How do you find where a table/view/whatever is being used in SSIS?

  • Let's say you have a decent sized SSIS project, using Visual Studio, and you want to find where a particular object (table, view, stored procedure, ...) is being used. You've got tasks nested within containers to various levels (greater than 2). How?

    I'll let you initially assume that tasks and containers have decent names, but if you're bored, please feel free to answer the harder problem of trying to find an object when tasks have default names ("OLE DB Source" or "OLE DB Destination", for example).

    My personal opinion: this is where the visual metaphor breaks down. But what are the alternatives?

  • This is a good example of why proper naming of objects it a good idea!

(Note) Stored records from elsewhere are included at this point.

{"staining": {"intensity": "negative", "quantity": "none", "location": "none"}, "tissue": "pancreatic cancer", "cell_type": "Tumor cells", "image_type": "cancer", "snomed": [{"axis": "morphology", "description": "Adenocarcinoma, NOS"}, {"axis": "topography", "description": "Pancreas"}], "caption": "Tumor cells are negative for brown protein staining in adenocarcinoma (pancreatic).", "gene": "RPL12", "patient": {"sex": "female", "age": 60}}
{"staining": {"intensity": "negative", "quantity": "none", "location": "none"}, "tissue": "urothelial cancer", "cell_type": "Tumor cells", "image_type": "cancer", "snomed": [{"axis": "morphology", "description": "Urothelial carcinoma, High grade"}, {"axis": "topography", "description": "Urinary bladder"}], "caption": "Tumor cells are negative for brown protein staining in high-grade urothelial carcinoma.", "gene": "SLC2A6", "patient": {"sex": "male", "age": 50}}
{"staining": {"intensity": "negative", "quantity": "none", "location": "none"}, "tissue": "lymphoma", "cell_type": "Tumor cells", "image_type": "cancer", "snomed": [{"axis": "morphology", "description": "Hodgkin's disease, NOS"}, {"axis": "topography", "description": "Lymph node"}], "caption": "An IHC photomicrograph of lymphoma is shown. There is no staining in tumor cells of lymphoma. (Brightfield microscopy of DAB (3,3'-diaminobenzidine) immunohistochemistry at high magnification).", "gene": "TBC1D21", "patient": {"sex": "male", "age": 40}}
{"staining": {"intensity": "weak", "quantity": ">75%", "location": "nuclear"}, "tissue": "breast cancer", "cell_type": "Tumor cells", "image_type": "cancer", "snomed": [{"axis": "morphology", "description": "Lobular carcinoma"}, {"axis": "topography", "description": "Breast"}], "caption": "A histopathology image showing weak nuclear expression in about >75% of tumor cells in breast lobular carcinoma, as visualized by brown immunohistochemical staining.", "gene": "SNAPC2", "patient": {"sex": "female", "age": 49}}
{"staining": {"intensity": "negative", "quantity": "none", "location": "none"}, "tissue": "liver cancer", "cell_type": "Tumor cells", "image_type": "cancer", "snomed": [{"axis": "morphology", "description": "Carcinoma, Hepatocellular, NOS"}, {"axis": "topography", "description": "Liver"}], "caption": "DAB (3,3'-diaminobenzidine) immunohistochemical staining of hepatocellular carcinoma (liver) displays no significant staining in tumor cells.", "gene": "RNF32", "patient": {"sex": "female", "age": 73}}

    To find where a table is being referenced you could open the code page - right click the package in solution explorer.

    You can then search for the table name. Ctrl+F will open the find string dialog box

  • Yes, but how do you get back to the proper position in the visual editor?

    And I'll add a related question: How do you do a code review? If somebody is making a change to an existing package, how do you determine what has really changed? I've looked at the code, and every time you open a container, the XML changes! And it's not like you can UNDO opening a container.

  • Tom Bakerman (5/20/2009)


    Yes, but how do you get back to the proper position in the visual editor?

    ...

    If you mean: "How do I get back to design mode?" the answer is that you close the (new) window you have just opened. If not, please define "proper position".

    The absence of evidence is not evidence of absence
    - Martin Rees
    The absence of consumable DDL, sample data and desired results is, however, evidence of the absence of my response
    - Phil Parkin

  • Come on, give me a little credit. I mean: Ok, I find the database object I'm interested in in the XML. How do you find that same location in the visual representation? Why? Maybe I want to find out where a particular column is getting updated, or what table is used as the source data for another table. Or worse yet, I actually want to change the table. Surely you're not recommending editing the XML directly (although I'm game)?

    Remember my beginning premise: Tasks may be two or more levels deep in containers.

    I ask this question because, although I'm new to SSIS, I've been developing software for a long time, and I've inherited some of the worst code I've seen in over 20 years. If I want to make a change to a database object, it takes me days to determine what might break, and even then I'm not 100% sure until I run the package (which takes a couple of hours).

  • My question was an honest one - as you're only new here, how am I supposed to make any assessment of your experience and knowledge? If I treated everyone like they have 20 years in the business, 90% of them would not understand my answers, so I start off simple.

    Now that you have spelled it out, I know what you mean. It's an excellent question, but it's not an available feature, as far as I know.

    The absence of evidence is not evidence of absence
    - Martin Rees
    The absence of consumable DDL, sample data and desired results is, however, evidence of the absence of my response
    - Phil Parkin

  • You're right. My apologies.

    So, how do you recommend doing "code reviews"? Trust the author to remember everything that has changed, and point it out to you? :crazy:

  • You could take a peek at the underlying XML, since a .dtsx file is just XML under the covers. However, it's not exactly user friendly - open it up in a text editor and you'll see what I mean. You can edit this XML file directly, but this is highly discouraged.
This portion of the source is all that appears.